• [PROVIDED DATA]
════════════════

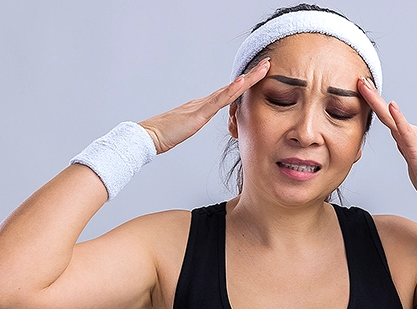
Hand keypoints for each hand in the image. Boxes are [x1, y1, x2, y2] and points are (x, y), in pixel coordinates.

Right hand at [139, 58, 270, 153]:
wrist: (149, 136)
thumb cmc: (165, 134)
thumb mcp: (187, 127)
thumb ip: (196, 121)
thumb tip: (202, 119)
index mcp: (204, 105)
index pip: (229, 92)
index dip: (245, 83)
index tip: (258, 74)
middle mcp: (204, 101)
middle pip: (233, 87)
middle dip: (252, 75)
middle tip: (267, 63)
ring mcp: (202, 105)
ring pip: (230, 90)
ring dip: (248, 78)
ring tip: (263, 68)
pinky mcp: (199, 113)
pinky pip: (218, 100)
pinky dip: (231, 90)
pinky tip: (242, 82)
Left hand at [357, 77, 416, 198]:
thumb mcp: (408, 154)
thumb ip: (402, 142)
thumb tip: (395, 134)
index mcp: (404, 133)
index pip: (385, 115)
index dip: (372, 102)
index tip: (362, 89)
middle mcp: (407, 131)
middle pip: (385, 111)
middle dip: (371, 95)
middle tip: (360, 81)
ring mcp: (411, 136)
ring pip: (391, 116)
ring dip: (378, 101)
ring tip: (367, 87)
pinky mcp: (415, 146)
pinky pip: (404, 130)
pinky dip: (398, 117)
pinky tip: (392, 106)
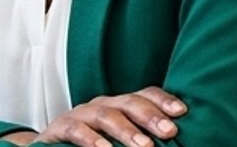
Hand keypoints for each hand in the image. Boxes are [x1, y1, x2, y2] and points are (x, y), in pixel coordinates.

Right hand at [37, 87, 186, 146]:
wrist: (54, 146)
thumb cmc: (95, 144)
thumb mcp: (122, 139)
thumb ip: (144, 137)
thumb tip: (174, 141)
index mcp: (121, 107)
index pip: (145, 95)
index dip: (163, 100)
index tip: (181, 112)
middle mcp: (103, 106)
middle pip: (128, 103)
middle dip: (150, 116)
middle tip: (169, 131)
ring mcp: (81, 115)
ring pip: (106, 115)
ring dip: (126, 130)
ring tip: (144, 146)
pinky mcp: (60, 128)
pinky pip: (76, 130)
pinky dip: (91, 139)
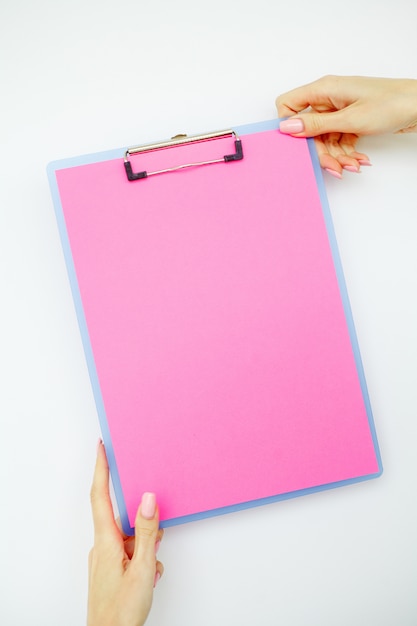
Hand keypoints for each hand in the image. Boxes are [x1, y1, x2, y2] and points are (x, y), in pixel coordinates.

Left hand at [87, 441, 163, 625]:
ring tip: (152, 567)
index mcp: (106, 541)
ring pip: (130, 537)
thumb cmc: (121, 612)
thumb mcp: (142, 568)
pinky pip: (129, 552)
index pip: (100, 495)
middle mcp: (102, 546)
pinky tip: (149, 575)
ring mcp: (105, 558)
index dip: (101, 468)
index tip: (101, 446)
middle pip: (121, 516)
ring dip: (146, 545)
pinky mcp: (110, 569)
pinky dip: (143, 558)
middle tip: (154, 530)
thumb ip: (148, 532)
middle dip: (142, 520)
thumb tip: (149, 498)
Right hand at [276, 75, 416, 176]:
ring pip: (325, 139)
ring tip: (353, 166)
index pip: (288, 104)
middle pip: (309, 130)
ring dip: (337, 156)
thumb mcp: (350, 118)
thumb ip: (316, 125)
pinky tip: (360, 160)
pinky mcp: (351, 120)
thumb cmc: (391, 104)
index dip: (288, 125)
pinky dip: (347, 152)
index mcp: (324, 89)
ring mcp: (340, 110)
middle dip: (321, 151)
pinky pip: (339, 140)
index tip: (299, 145)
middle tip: (335, 168)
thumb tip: (286, 127)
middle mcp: (328, 98)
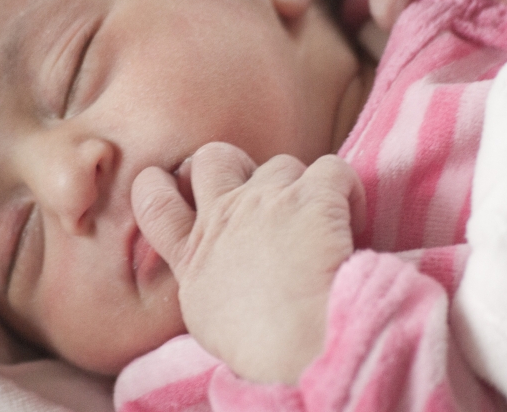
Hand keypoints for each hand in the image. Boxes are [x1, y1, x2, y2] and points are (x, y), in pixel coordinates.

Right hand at [131, 143, 365, 383]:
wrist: (294, 349)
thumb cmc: (258, 348)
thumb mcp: (206, 318)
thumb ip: (205, 280)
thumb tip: (222, 270)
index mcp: (193, 255)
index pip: (154, 199)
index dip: (166, 184)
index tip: (191, 193)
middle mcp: (222, 218)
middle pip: (213, 157)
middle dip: (236, 165)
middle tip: (265, 195)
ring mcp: (265, 202)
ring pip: (280, 163)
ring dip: (300, 186)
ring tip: (320, 223)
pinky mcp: (310, 198)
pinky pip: (332, 169)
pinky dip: (346, 188)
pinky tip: (352, 220)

════════════════

• [WHAT IS EXPECTED] Could you reproduce the listing above word for word while leaving out its pictures?

• [EXERCISE RESPONSE]
Hand keypoints for each hand in the image. Boxes are [x1, y1, x2, y2] and points are (x, y), in pixel coordinates.

Right hand at [139, 58, 270, 153]:
wrist: (149, 136)
thumb cmc: (165, 134)
thumb mcp: (187, 127)
thumb ip: (196, 121)
thumb tip: (202, 119)
index mcp: (204, 105)
index pip: (229, 92)
index dip: (245, 83)
index tip: (258, 74)
middle mcp: (204, 101)
middle pip: (233, 87)
middle dip: (252, 75)
middle tip: (267, 63)
ring mcp: (202, 105)
ring pip: (230, 90)
ring dip: (248, 78)
ring tip: (263, 68)
pinky mcp: (199, 113)
pinky pip: (218, 100)
pinky dip: (231, 90)
pinky tip: (242, 82)
Left hand at [357, 77, 416, 198]:
thumb mcp: (408, 154)
thumb ip: (402, 142)
thumb tip: (395, 134)
index mcp: (404, 133)
index pip: (385, 115)
index dip: (372, 102)
index tip: (362, 89)
middle mcp: (407, 131)
middle pip: (385, 111)
middle dip: (371, 95)
middle tip: (360, 81)
ring mcp: (411, 136)
ring pip: (391, 116)
ring dip: (378, 101)
ring tip: (367, 87)
pinky mcp: (415, 146)
pinky pip: (404, 130)
pinky dip: (398, 117)
pinky tip: (392, 106)
Hand keypoints for each hand in the image. Boxes are [x1, y1, x2, y2] and points are (x, y), in pixel coordinates.

Right hand at [37, 87, 186, 146]:
wrist: (54, 146)
thumb cmc: (95, 144)
thumb mcp: (122, 139)
thumb ip: (144, 137)
thumb tip: (174, 141)
index mcp: (121, 107)
index pip: (145, 95)
index dip: (163, 100)
index tip: (181, 112)
middle mcp: (103, 106)
middle pip: (128, 103)
middle dip: (150, 116)
middle tip: (169, 131)
ring mcp: (81, 115)
ring pip: (106, 115)
ring dip: (126, 130)
ring tip: (144, 146)
pinky mcp: (60, 128)
pinky pip: (76, 130)
pinky dip: (91, 139)
Hand keypoints for each hand in the image. Boxes are [x1, y1, x2, y2] and points are (x, y), in pixel coordinates.

Left hand at [87, 441, 163, 625]:
ring tip: (152, 567)
index mcp: (106, 541)
ring pip: (130, 537)
thumb cmc: (121, 612)
thumb mcp: (142, 568)
pinky pip: (129, 552)
index pip: (100, 495)
middle mcp: (102, 546)
pinky tip: (149, 575)
ring mcp: (105, 558)
index dip: (101, 468)
index tip: (101, 446)
middle pip: (121, 516)
ring dip: (146, 545)
pinky mcp: (110, 569)
pinky dip: (143, 558)
middle tip: (154, 530)
thumb ip: (148, 532)
middle dip: (142, 520)
thumb tip: (149, 498)
Right hand at [276, 75, 416, 176]:
ring pip: (325, 139)
ring tip: (353, 166)
index pip: (288, 104)
middle pip: (309, 130)
ring dip: (337, 156)
thumb mcp: (350, 118)
thumb ip: (316, 125)
pinky tip: (360, 160)
pinky mcp: (351, 120)
thumb cmc: (391, 104)
index dip: (288, 125)
pinky dip: (347, 152)
index mcp: (324, 89)
ring mcp: (340, 110)
middle dip: (321, 151)
pinky pip: (339, 140)
index tip: (299, 145)
middle tip: (335, 168)
thumb tip: (286, 127)
middle mcp: (328, 98)
Hand keypoints for each hand in the image. Boxes are [x1, y1, x2, y2] and points are (x, y), in pixel coordinates.

Right hand at [131, 143, 365, 383]:
wrist: (294, 349)
thumb cmc: (258, 348)
thumb mcp: (206, 318)
thumb ip: (205, 280)
thumb tip: (222, 270)
index mcp: (193, 255)
index pip: (154, 199)
index dip: (166, 184)
index tip: (191, 193)
middle mcp: (222, 218)
middle pip: (213, 157)
middle dip: (236, 165)
middle tip: (265, 195)
ring mcp: (265, 202)
ring pip: (280, 163)
ring dip: (300, 186)
ring tip: (320, 223)
pinky mcp: (310, 198)
pinky pip: (332, 169)
pinky dip: (346, 188)
pinky tip: (352, 220)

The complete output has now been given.